[What you will do] Only the lines from the one with "Figure 6. Optimized" to the end of the data, both ends included, should be output, exactly as they stand and without pictures.

[Source data]
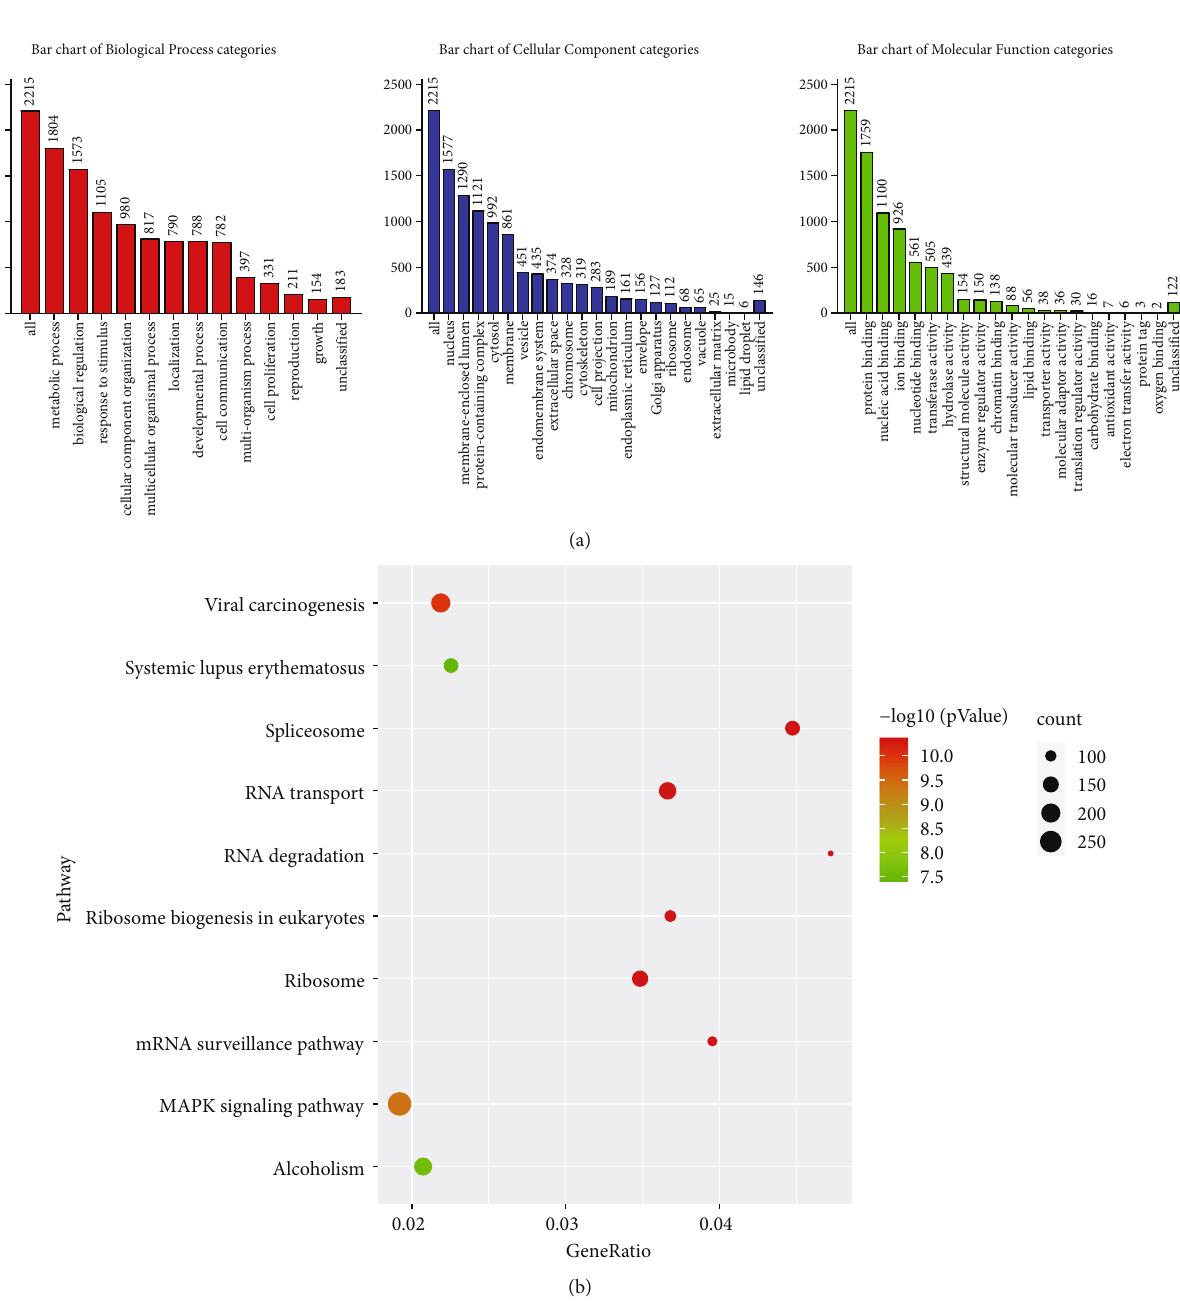
Figure 2: GO functional and KEGG pathway analyses. (a) Summary of the DEG and GO pathway enrichment. Red, blue, and green bars represent the biological process, cellular component, and molecular function categories, respectively. The height of the bar represents the number of DEGs observed in each category. (b) The top 10 pathways of the LLPS genes associated with the OS of HCC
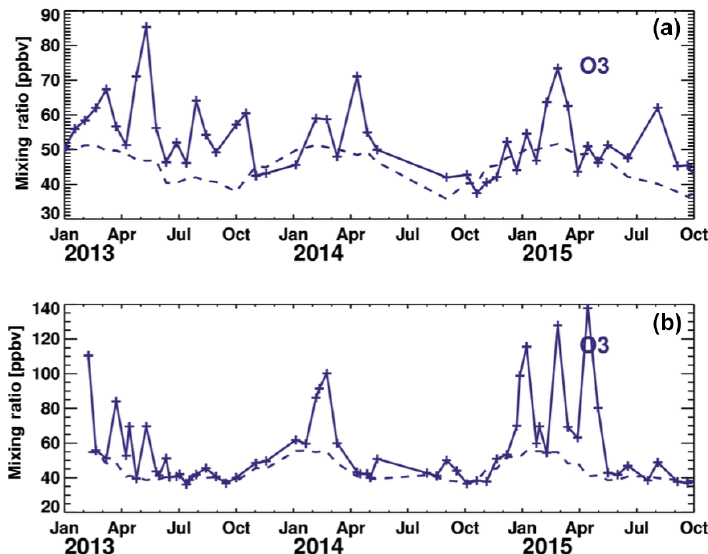
Figure A1. Time series of transect means (solid lines) and corresponding a priori means (dashed lines) for the MCMA (a) and the Lagos area (b) .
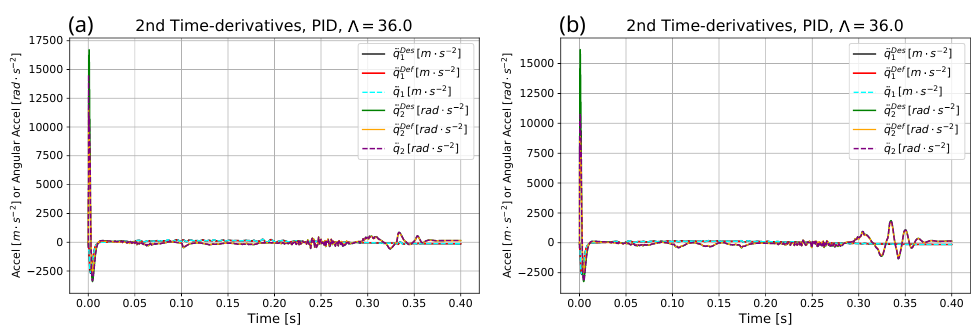
Figure 6. Optimized realized trajectory tracking errors q O − q without force limitation. ( a ) For set 1. ( b ) For set 2.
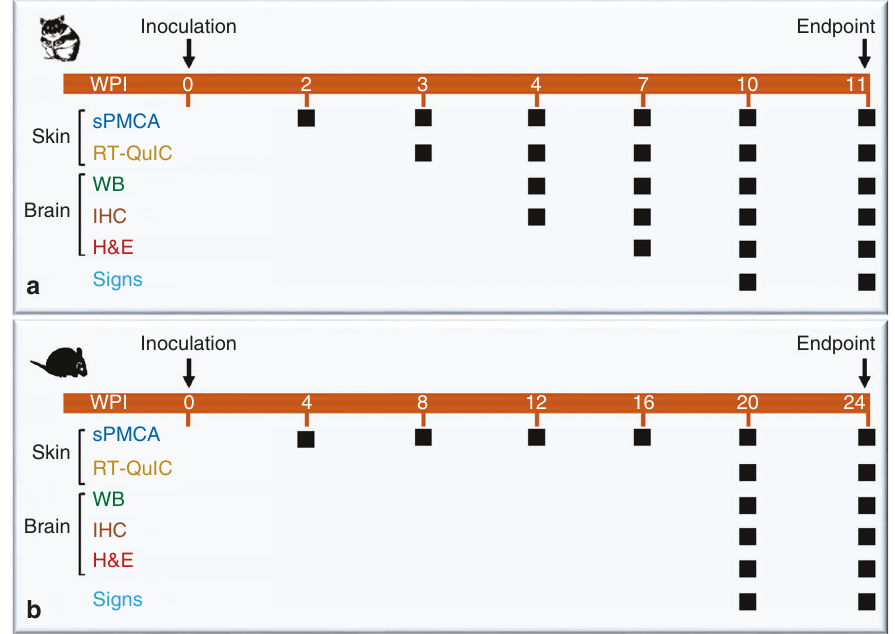
Fig. 8 Schematic diagram of time-points with detectable PrP Sc , brain pathology, or signs. a 263K-inoculated hamsters were assessed at different weeks post inoculation (wpi) from day 0 to endpoint at 11 wpi. b sCJDMM1-inoculated Tg40h mice were assessed at different wpi from day 0 to endpoint at 24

[Result of the exercise]
Figure 6. Optimized realized trajectory tracking errors q O − q without force limitation. ( a ) For set 1. ( b ) For set 2.
Fig. 8 Schematic diagram of time-points with detectable PrP Sc , brain pathology, or signs. a 263K-inoculated hamsters were assessed at different weeks post inoculation (wpi) from day 0 to endpoint at 11 wpi. b sCJDMM1-inoculated Tg40h mice were assessed at different wpi from day 0 to endpoint at 24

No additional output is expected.